Work to be completed: Please copy, word for word, the line holding "left front paw: (580, 776)" and each line that follows it through the end of the entries, omitting any pictures.

● ● ● ●

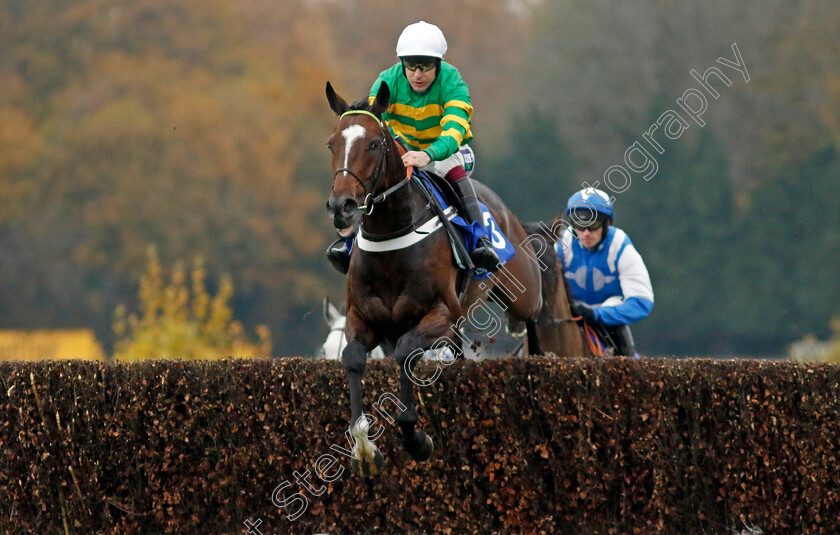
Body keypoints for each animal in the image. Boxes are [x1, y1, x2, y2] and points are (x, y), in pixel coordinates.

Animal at [324, 82, 548, 478]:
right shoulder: (361, 317)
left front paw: (416, 439)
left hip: (522, 291)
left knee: (532, 312)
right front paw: (364, 448)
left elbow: (405, 352)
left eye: (374, 144)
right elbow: (352, 358)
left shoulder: (442, 314)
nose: (342, 207)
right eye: (332, 143)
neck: (391, 235)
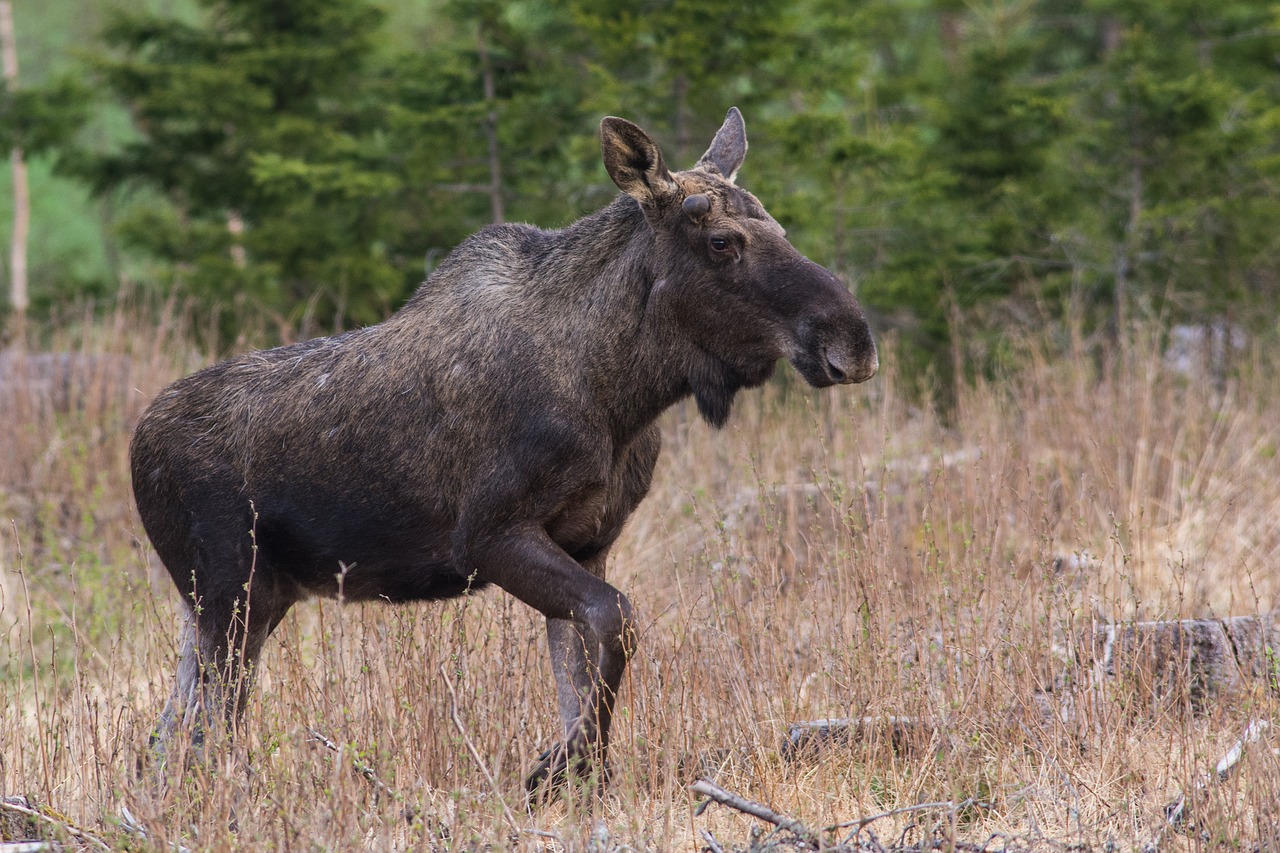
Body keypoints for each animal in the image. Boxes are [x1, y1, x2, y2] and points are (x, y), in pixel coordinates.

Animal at [135, 108, 880, 799]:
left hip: (240, 600)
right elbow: (616, 619)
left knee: (168, 734)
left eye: (780, 229)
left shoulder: (588, 541)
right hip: (229, 591)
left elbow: (582, 663)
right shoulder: (489, 535)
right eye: (723, 242)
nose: (853, 339)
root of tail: (137, 446)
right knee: (208, 730)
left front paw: (580, 776)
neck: (621, 391)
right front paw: (556, 767)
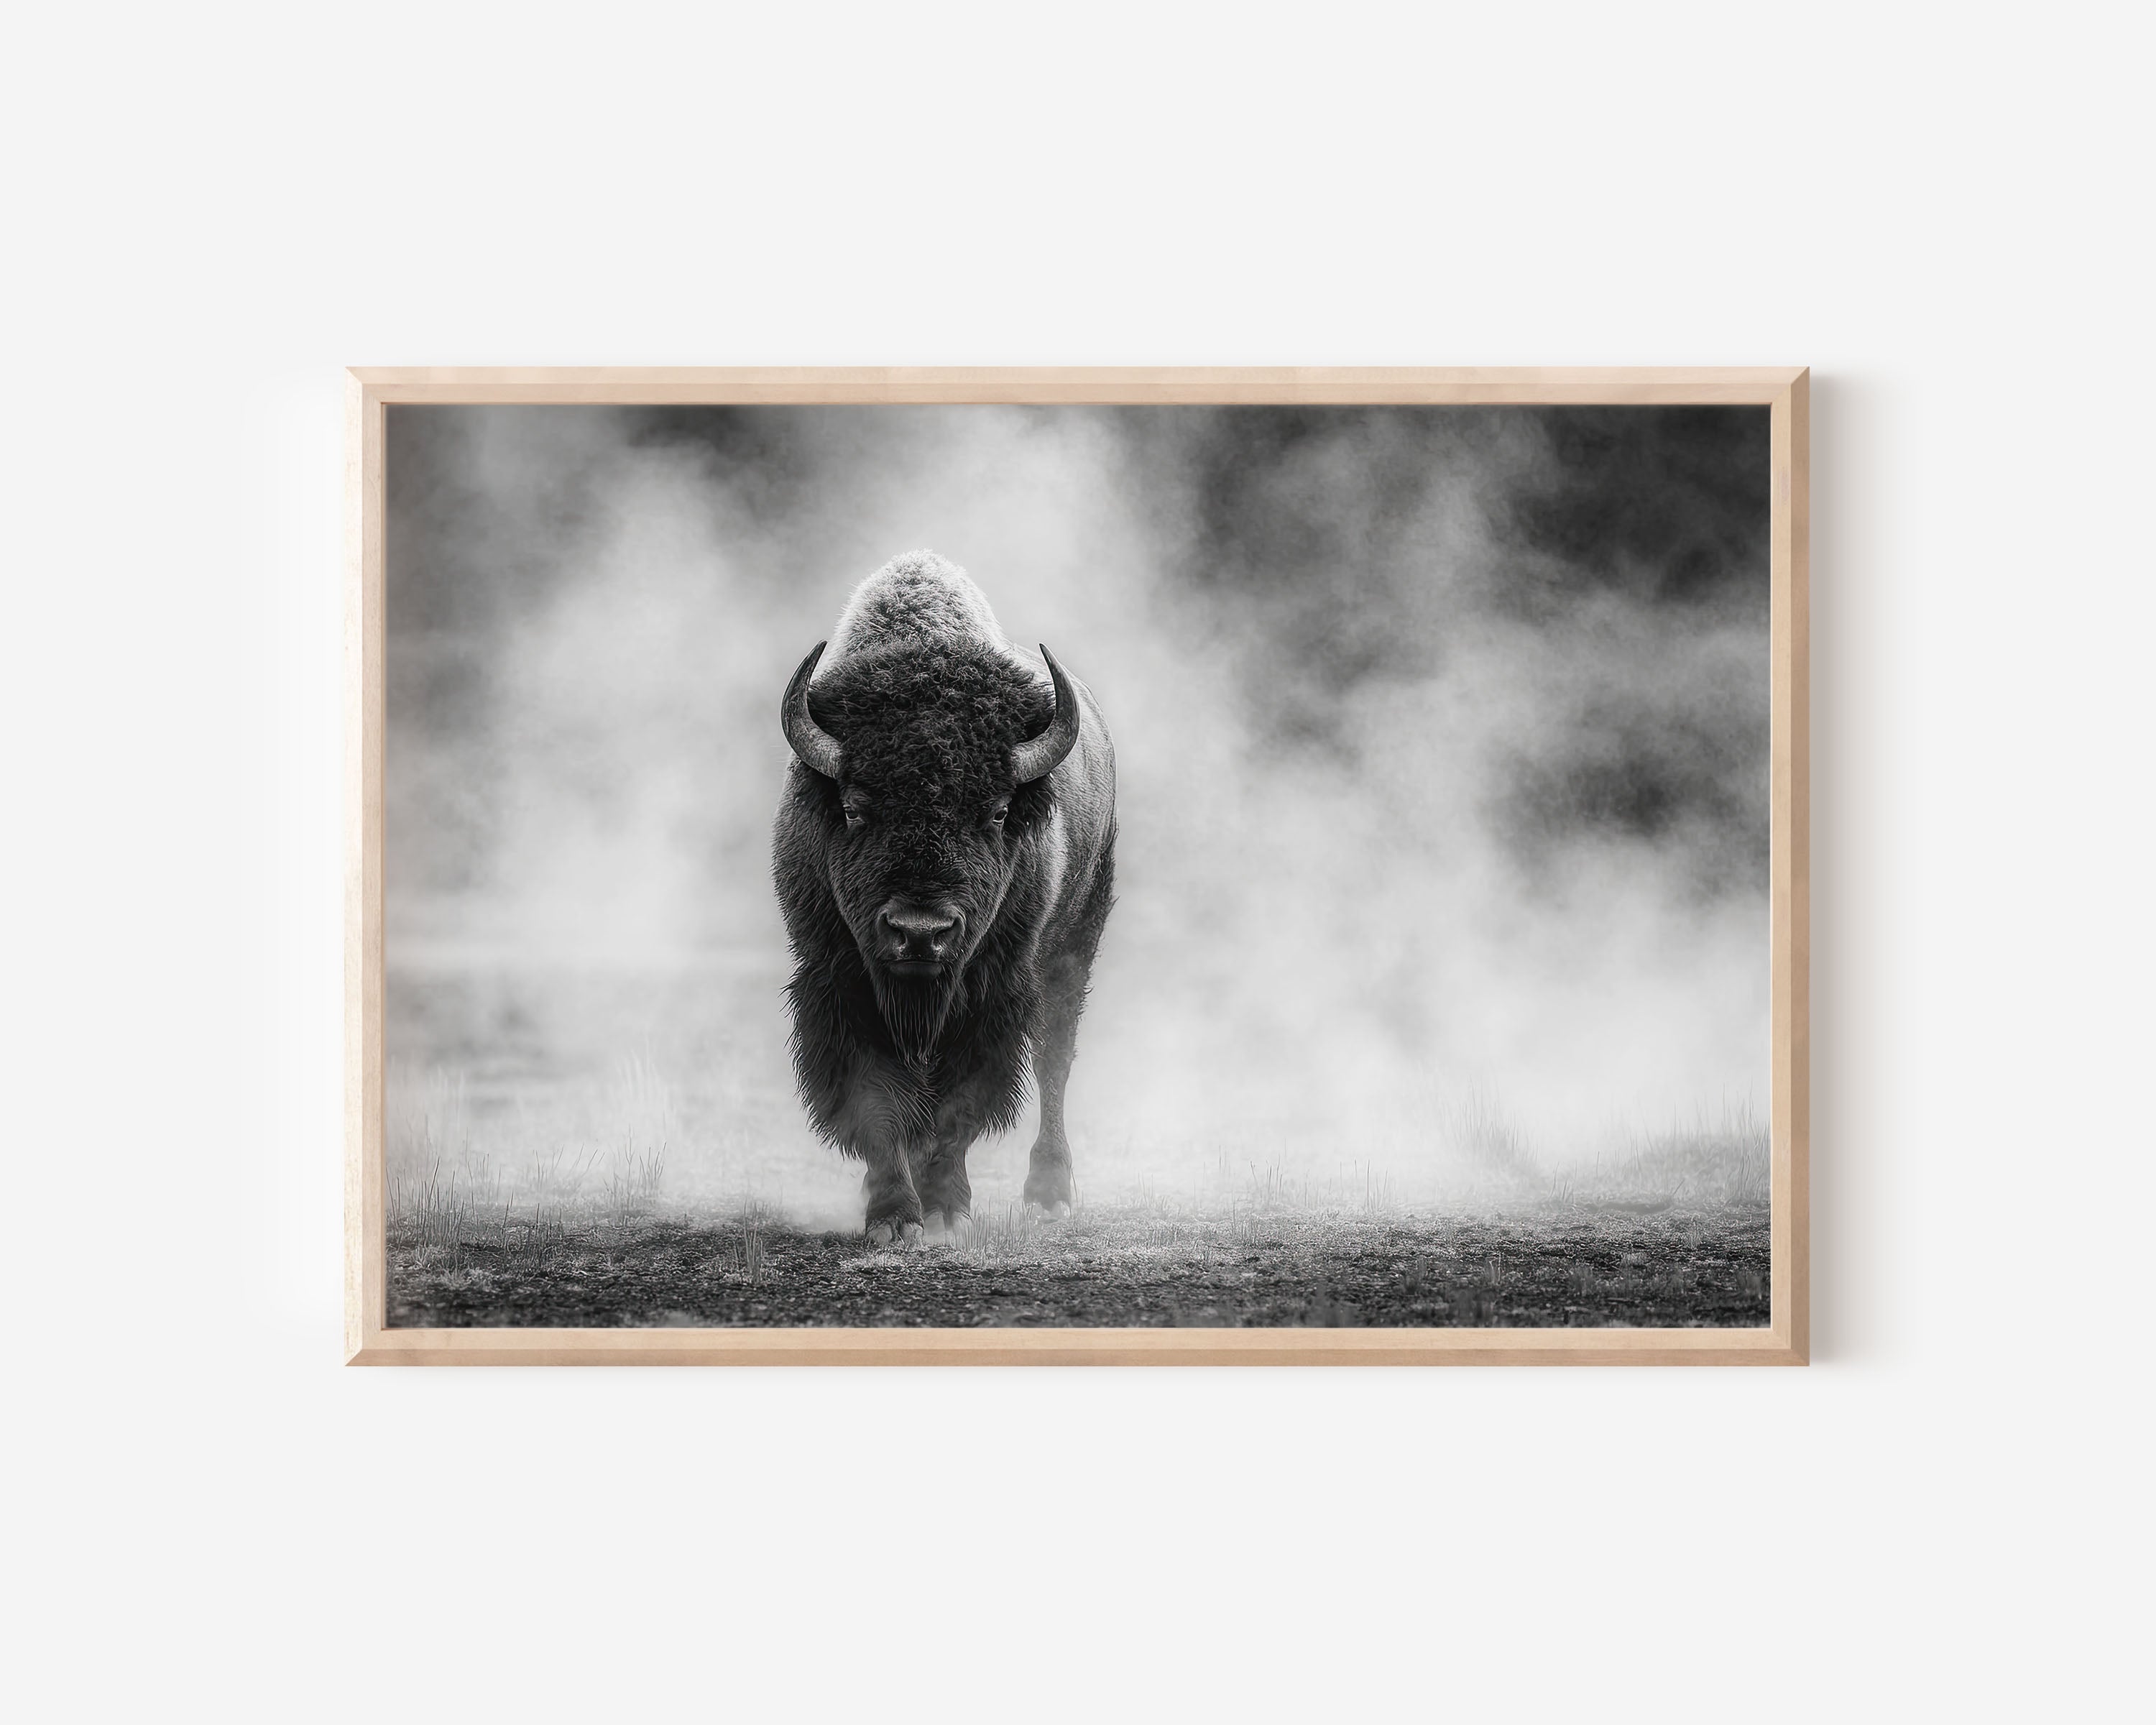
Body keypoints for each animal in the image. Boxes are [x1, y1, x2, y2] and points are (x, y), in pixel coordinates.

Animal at [772, 551, 1118, 1245]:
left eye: (998, 811)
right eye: (853, 809)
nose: (920, 932)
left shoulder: (992, 995)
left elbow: (963, 1104)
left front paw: (945, 1211)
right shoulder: (840, 984)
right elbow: (877, 1099)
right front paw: (892, 1218)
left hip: (1075, 943)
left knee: (1055, 1058)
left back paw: (1049, 1194)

● ● ● ●

Result of the task:
left front paw: (580, 776)
neck: (621, 391)
right front paw: (556, 767)
Body keypoints for each animal in the image. Boxes are [x1, y1, x2, y2] and points are (x, y), in pixel coordinates.

Animal at [772, 551, 1118, 1245]:
left eye: (998, 811)
right eye: (853, 809)
nose: (920, 932)
left shoulder: (992, 995)
left elbow: (963, 1104)
left front paw: (945, 1211)
right shoulder: (840, 984)
right elbow: (877, 1099)
right front paw: (892, 1218)
left hip: (1075, 943)
left knee: (1055, 1058)
left back paw: (1049, 1194)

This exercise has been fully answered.